§ **WORK TO BE COMPLETED**
Here is a block of entries. Write out its lines exactly, from the first through the one containing "right elbow: (218, 373)".

*** Begin section ***

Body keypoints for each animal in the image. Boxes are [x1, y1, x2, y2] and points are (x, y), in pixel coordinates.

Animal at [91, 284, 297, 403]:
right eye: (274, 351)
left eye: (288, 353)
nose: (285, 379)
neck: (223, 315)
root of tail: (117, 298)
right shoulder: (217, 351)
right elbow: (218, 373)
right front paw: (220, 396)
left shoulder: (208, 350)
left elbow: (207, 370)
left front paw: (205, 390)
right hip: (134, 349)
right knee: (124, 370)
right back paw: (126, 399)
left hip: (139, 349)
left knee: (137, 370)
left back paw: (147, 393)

*** End section ***

§ **RESULT OF THIS TASK**
Body keypoints for each animal in the image. Boxes are [x1, y1, x2, y2] and points are (x, y), in pixel coordinates.

Animal at [91, 284, 297, 403]:
right eye: (274, 351)
left eye: (288, 353)
nose: (285, 379)
neck: (223, 315)
root of tail: (117, 298)
right shoulder: (217, 351)
right elbow: (218, 373)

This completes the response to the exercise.